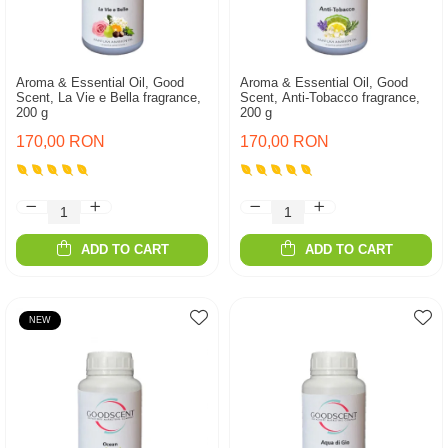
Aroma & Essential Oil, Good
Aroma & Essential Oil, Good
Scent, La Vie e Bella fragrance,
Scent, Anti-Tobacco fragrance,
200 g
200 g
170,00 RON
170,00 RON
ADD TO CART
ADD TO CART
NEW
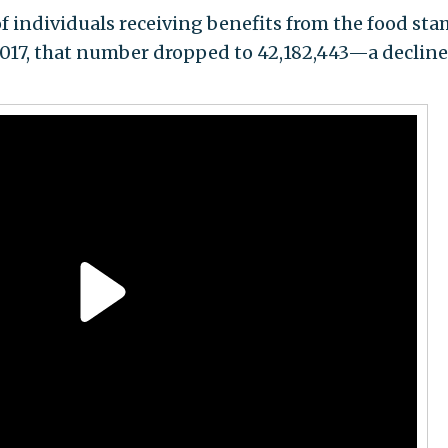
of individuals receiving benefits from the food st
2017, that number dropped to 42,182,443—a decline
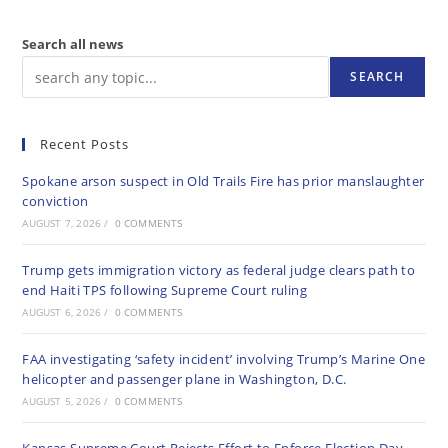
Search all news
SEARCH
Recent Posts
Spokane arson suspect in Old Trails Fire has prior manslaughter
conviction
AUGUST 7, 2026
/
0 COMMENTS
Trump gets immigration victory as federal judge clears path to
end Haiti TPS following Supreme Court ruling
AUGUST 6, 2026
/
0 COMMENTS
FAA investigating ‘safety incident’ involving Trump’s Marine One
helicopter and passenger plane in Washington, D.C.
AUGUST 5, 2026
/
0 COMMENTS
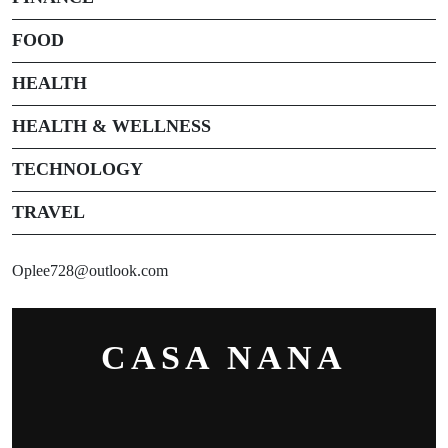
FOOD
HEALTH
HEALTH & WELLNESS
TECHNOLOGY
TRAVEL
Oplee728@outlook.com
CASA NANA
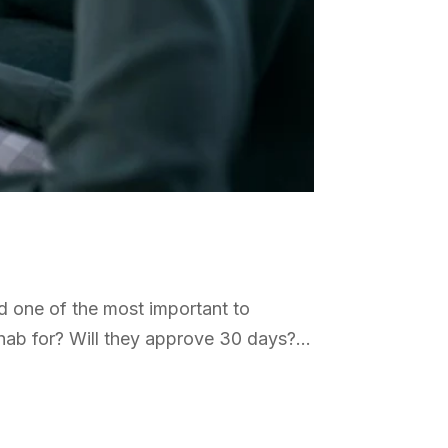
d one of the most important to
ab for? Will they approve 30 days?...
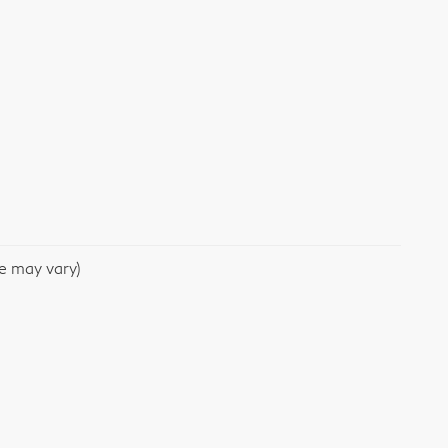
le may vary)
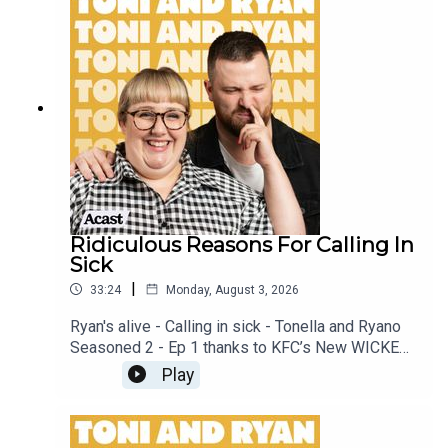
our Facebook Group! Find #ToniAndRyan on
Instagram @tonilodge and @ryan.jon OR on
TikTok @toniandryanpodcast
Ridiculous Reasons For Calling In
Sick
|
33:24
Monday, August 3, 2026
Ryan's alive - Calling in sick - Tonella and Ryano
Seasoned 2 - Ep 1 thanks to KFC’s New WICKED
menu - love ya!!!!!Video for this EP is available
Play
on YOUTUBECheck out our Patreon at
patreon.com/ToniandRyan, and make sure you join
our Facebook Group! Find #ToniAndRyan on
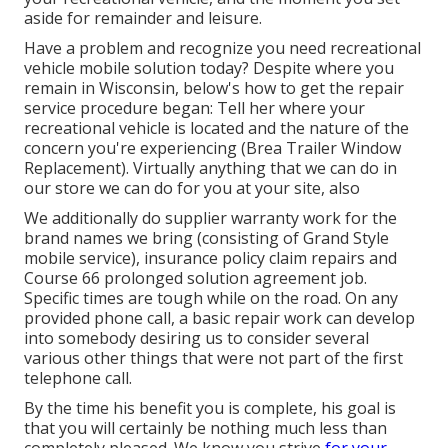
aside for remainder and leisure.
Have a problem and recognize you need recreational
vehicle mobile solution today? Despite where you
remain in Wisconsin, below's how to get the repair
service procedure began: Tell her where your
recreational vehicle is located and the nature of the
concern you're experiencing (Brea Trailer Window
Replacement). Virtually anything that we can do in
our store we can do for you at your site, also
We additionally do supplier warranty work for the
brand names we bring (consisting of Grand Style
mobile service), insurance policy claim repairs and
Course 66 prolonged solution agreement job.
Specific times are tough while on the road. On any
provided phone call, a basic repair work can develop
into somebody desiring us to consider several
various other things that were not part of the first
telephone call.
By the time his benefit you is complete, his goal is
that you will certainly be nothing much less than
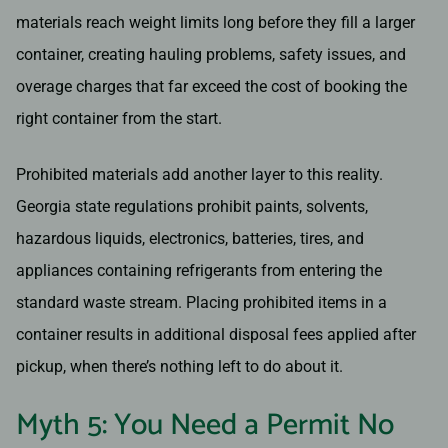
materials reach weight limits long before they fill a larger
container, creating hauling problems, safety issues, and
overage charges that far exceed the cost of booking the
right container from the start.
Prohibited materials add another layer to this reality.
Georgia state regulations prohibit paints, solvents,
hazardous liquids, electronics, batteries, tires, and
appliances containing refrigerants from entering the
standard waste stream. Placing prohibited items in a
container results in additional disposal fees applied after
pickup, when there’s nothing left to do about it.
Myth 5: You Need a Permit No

══════════

■ Problem requirements ■
Keeping every word as it is, write out all the data and omit the pictures.

■ Response for this exercise ■
Aroma & Essential Oil, Good
Aroma & Essential Oil, Good
Scent, La Vie e Bella fragrance,
Scent, Anti-Tobacco fragrance,
200 g
200 g
170,00 RON
170,00 RON
ADD TO CART
ADD TO CART
NEW
of individuals receiving benefits from the food st
2017, that number dropped to 42,182,443—a decline
Search all news
SEARCH
Recent Posts
Spokane arson suspect in Old Trails Fire has prior manslaughter
conviction
AUGUST 7, 2026
/
0 COMMENTS
Trump gets immigration victory as federal judge clears path to
end Haiti TPS following Supreme Court ruling
AUGUST 6, 2026
/
0 COMMENTS
FAA investigating ‘safety incident’ involving Trump’s Marine One
helicopter and passenger plane in Washington, D.C.
AUGUST 5, 2026
/
0 COMMENTS
FOOD
HEALTH
HEALTH & WELLNESS
TECHNOLOGY
TRAVEL
Oplee728@outlook.com
CASA NANA
d one of the most important to
ab for? Will they approve 30 days?...
le may vary)
our Facebook Group! Find #ToniAndRyan on
Instagram @tonilodge and @ryan.jon OR on
TikTok @toniandryanpodcast
Ridiculous Reasons For Calling In
Sick
|
33:24
Monday, August 3, 2026
Ryan's alive - Calling in sick - Tonella and Ryano
Seasoned 2 - Ep 1 thanks to KFC’s New WICKED
menu - love ya!!!!!Video for this EP is available
Play
on YOUTUBECheck out our Patreon at
patreon.com/ToniandRyan, and make sure you join
our Facebook Group! Find #ToniAndRyan on
aside for remainder and leisure.
Have a problem and recognize you need recreational
vehicle mobile solution today? Despite where you
remain in Wisconsin, below's how to get the repair
service procedure began: Tell her where your
recreational vehicle is located and the nature of the
concern you're experiencing (Brea Trailer Window
Replacement). Virtually anything that we can do in
our store we can do for you at your site, also
We additionally do supplier warranty work for the
brand names we bring (consisting of Grand Style
mobile service), insurance policy claim repairs and
Course 66 prolonged solution agreement job.
Specific times are tough while on the road. On any
provided phone call, a basic repair work can develop
into somebody desiring us to consider several
various other things that were not part of the first
telephone call.
By the time his benefit you is complete, his goal is
that you will certainly be nothing much less than
materials reach weight limits long before they fill a larger
container, creating hauling problems, safety issues, and
overage charges that far exceed the cost of booking the
right container from the start.
Prohibited materials add another layer to this reality.
Georgia state regulations prohibit paints, solvents,
hazardous liquids, electronics, batteries, tires, and
appliances containing refrigerants from entering the
standard waste stream. Placing prohibited items in a
container results in additional disposal fees applied after
pickup, when there’s nothing left to do about it.
Myth 5: You Need a Permit No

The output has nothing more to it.